+++ ESTRATTO

Wednesday, March 28, 2007

Il granaglione

Oggi passeggiavo lì davanti e gli ho fatto due foto, dalla vetrina, perché mi vergognavo un po' ad entrare e a chiedergli se potevo fotografare i sacchi di riso e legumi.
Passava un po' di gente che si fermava incuriosita.

Io ci lavorerei subito, in un negozio così.

Tuesday, March 27, 2007

Hoppípolla

Perché negli ultimi giorni sono un po' triste, ma non mi va di farlo vedere.
Perché mi va di essere un po' felice, però.
Perché mi sembra che sia un po' possibile, in fondo.
Perché a volte, mentre seguo il percorso dell'autobus dal finestrino anteriore, che è così grande e dritto che si scorge bene tutta la strada, a volte in quel momento ascolto questa canzone, e mi sembra che si muovano tutti un po' più leggeri, e a ritmo di musica, e con un gran bel sorriso che è quasi contagioso.
Per chi non lo sapesse ancora, il titolo di questo blog viene da qui .

Monday, March 12, 2007

Come eravamo..

(click to enlarge)
Peccato che nessuno dei soggetti presenti legga da queste parti..

++++++
+++ ELENCO DATI

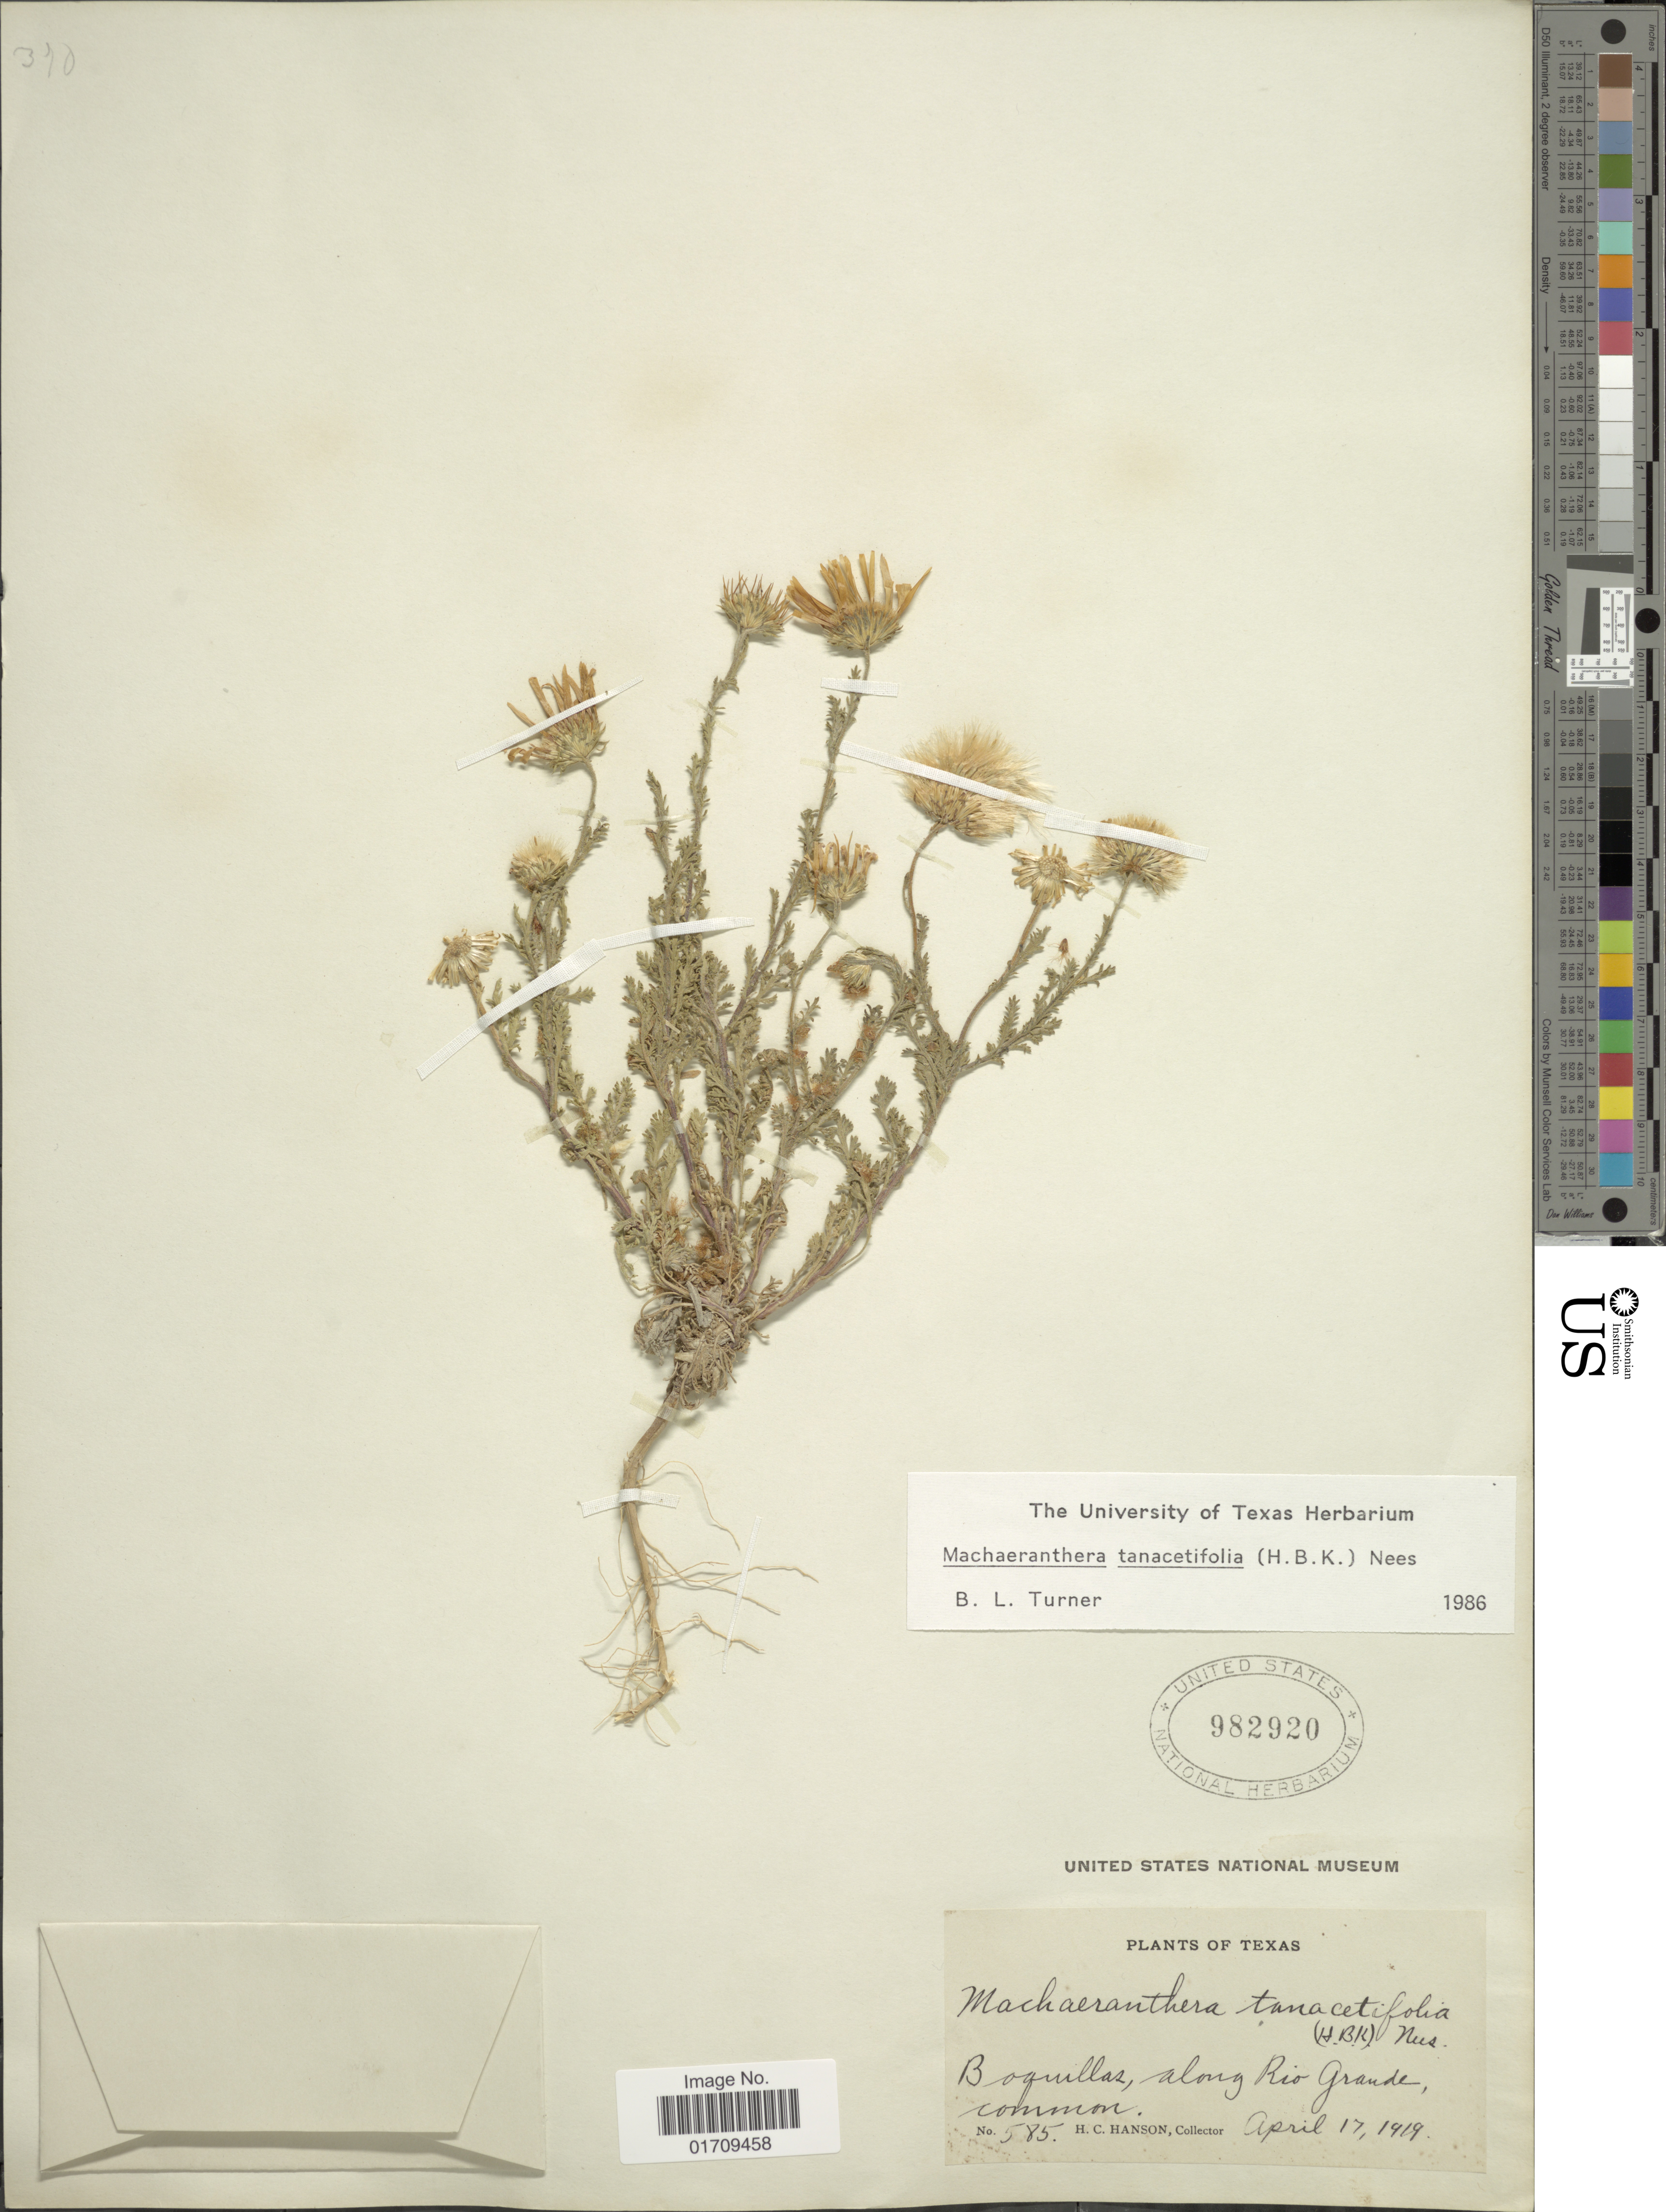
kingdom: Plantae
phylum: Tracheophyta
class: Magnoliopsida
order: Asterales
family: Asteraceae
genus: Machaeranthera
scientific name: Machaeranthera tanacetifolia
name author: (Kunth) Nees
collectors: H. Hanson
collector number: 585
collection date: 1919-04-17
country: United States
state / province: Texas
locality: Boquillas, along Rio Grande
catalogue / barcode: US 982920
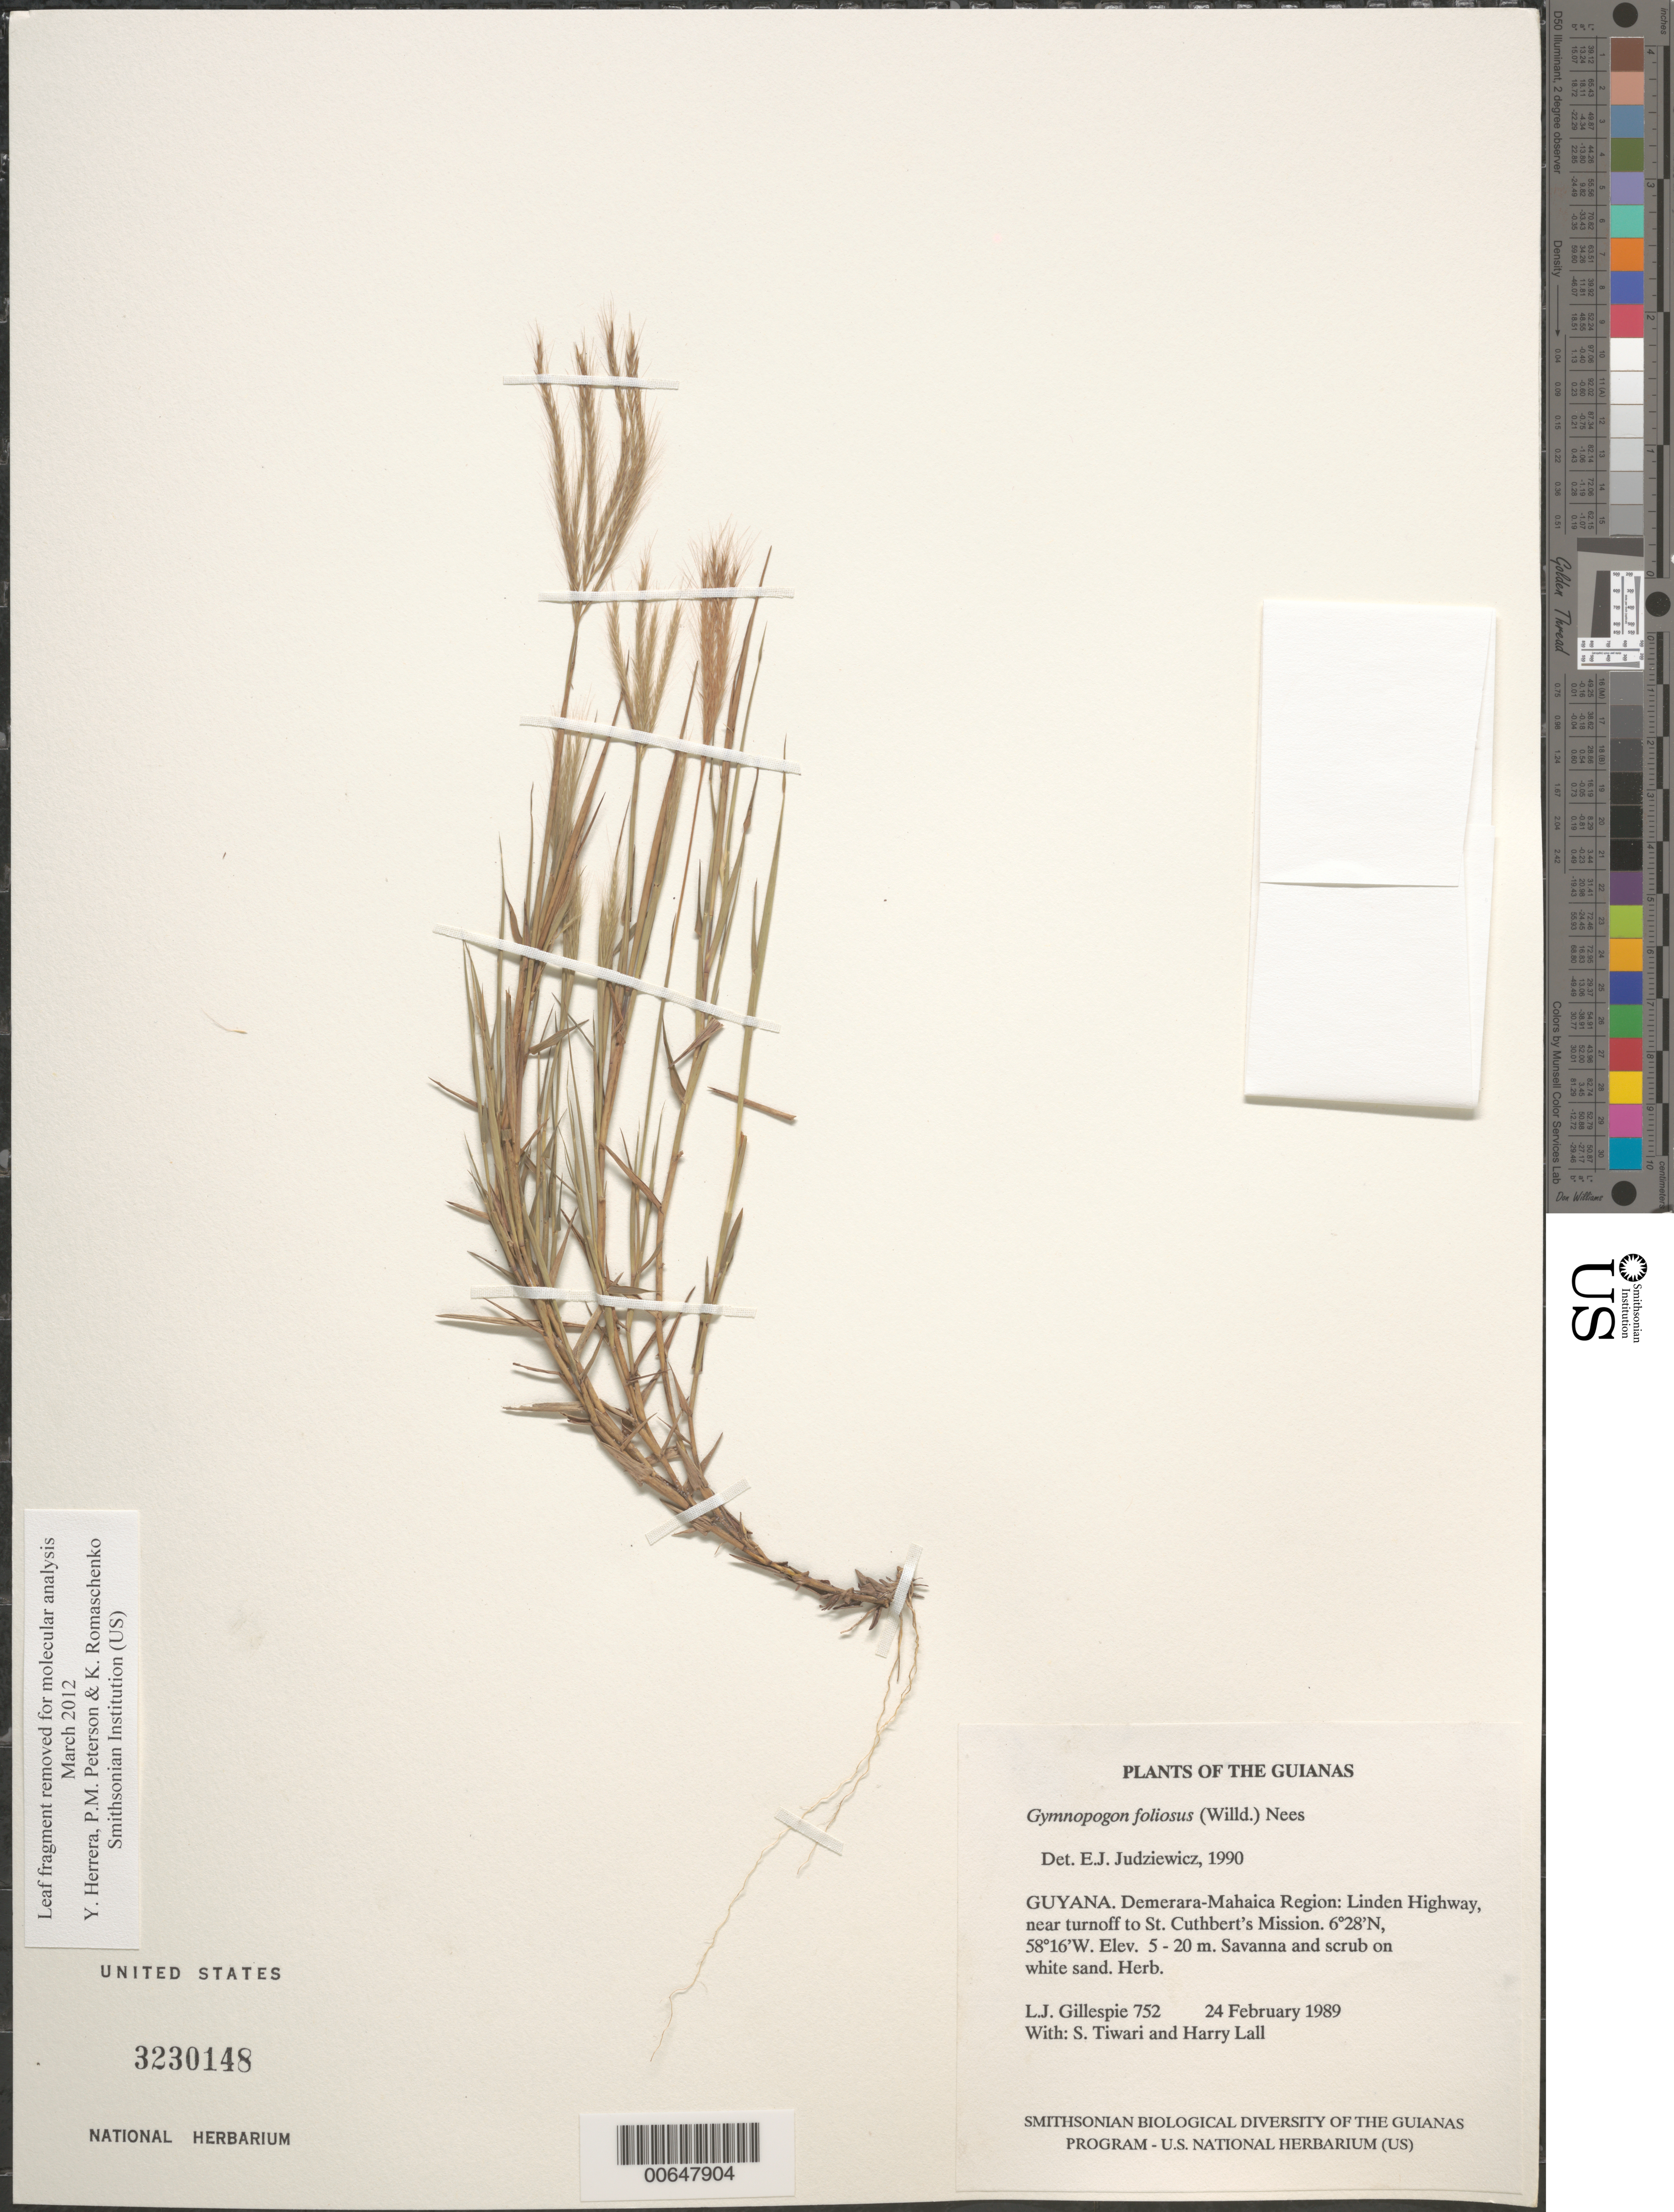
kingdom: Plantae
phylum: Tracheophyta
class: Liliopsida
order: Poales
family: Poaceae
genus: Gymnopogon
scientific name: Gymnopogon foliosus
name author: (Willd.) Nees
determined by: Judziewicz, E. J.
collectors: L. J. Gillespie, S. Tiwari & H. Lall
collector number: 752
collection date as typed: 24 February 1989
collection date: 1989-02-24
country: Guyana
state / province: Demerara-Mahaica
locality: Linden Highway, near turnoff to St. Cuthbert's Mission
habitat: Savanna and scrub on white sand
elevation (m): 5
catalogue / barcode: US 3230148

++++++

■ CONSEGNA 1
Riscrivi tutti i record sostituendo "locality" con "località" e lasciando invariato tutto il resto. Non includere le immagini.
■ CONSEGNA 2
Prosegui l'estratto del blog a partire dalla sua ultima frase.

■ RISPOSTA 1
kingdom: Plantae
phylum: Tracheophyta
class: Magnoliopsida
order: Asterales
family: Asteraceae
genus: Machaeranthera
scientific name: Machaeranthera tanacetifolia
name author: (Kunth) Nees
collectors: H. Hanson
collector number: 585
collection date: 1919-04-17
country: United States
state / province: Texas
località: Boquillas, along Rio Grande
catalogue / barcode: US 982920
kingdom: Plantae
phylum: Tracheophyta
class: Liliopsida
order: Poales
family: Poaceae
genus: Gymnopogon
scientific name: Gymnopogon foliosus
name author: (Willd.) Nees
determined by: Judziewicz, E. J.
collectors: L. J. Gillespie, S. Tiwari & H. Lall
collector number: 752
collection date as typed: 24 February 1989
collection date: 1989-02-24
country: Guyana
state / province: Demerara-Mahaica
località: Linden Highway, near turnoff to St. Cuthbert's Mission
habitat: Savanna and scrub on white sand
elevation (m): 5
catalogue / barcode: US 3230148

■ RISPOSTA 2
E peccato anche che quasi tutti quelli che leggono non sappiano nemmeno che faccia abbia.
Però in effetti è quasi divertente così, per cui non credo che svelerò quale sono.
Tanto, capelli a parte, sono sempre uguale.
E ha quasi 10 anni 'sta foto..

Sunday, March 11, 2007

il più bel libro di sempre.

- Io, quella vecchia maledetta, l’ammazzerei e la svaligerei, e senza nessuno scrupolo di coscienza, te l’assicuro [...]. Se l’ammazzassimo e ci prendessimo e suoi soldi, per dedicarci poi con questi mezzi al servizio di tutta l’umanità e della causa comune, non credi che un solo piccolo delitto sarebbe cancellato da migliaia di opere buone? Per una vita, migliaia di vite salvate dallo sfacelo e dalla depravazione. Una morte sola, e cento vite in cambio: ma questa è aritmetica! E poi, che cosa conta sulla bilancia generale la vita di quella vecchiaccia tisica, stupida e cattiva? Non più della vita di un pidocchio, di uno scarafaggio; anzi, vale meno, perché quella vecchia è dannosa. Distrugge la vita altrui.

[...]

- Sono venuto per parlare di una cosa - proferì d'un tratto Raskòl'nikov - oggi ho lasciato i miei, mia madre e mia sorella. Non andrò più da loro, adesso. Ho rotto proprio.
- Perchè? - chiese Sònja come stordita.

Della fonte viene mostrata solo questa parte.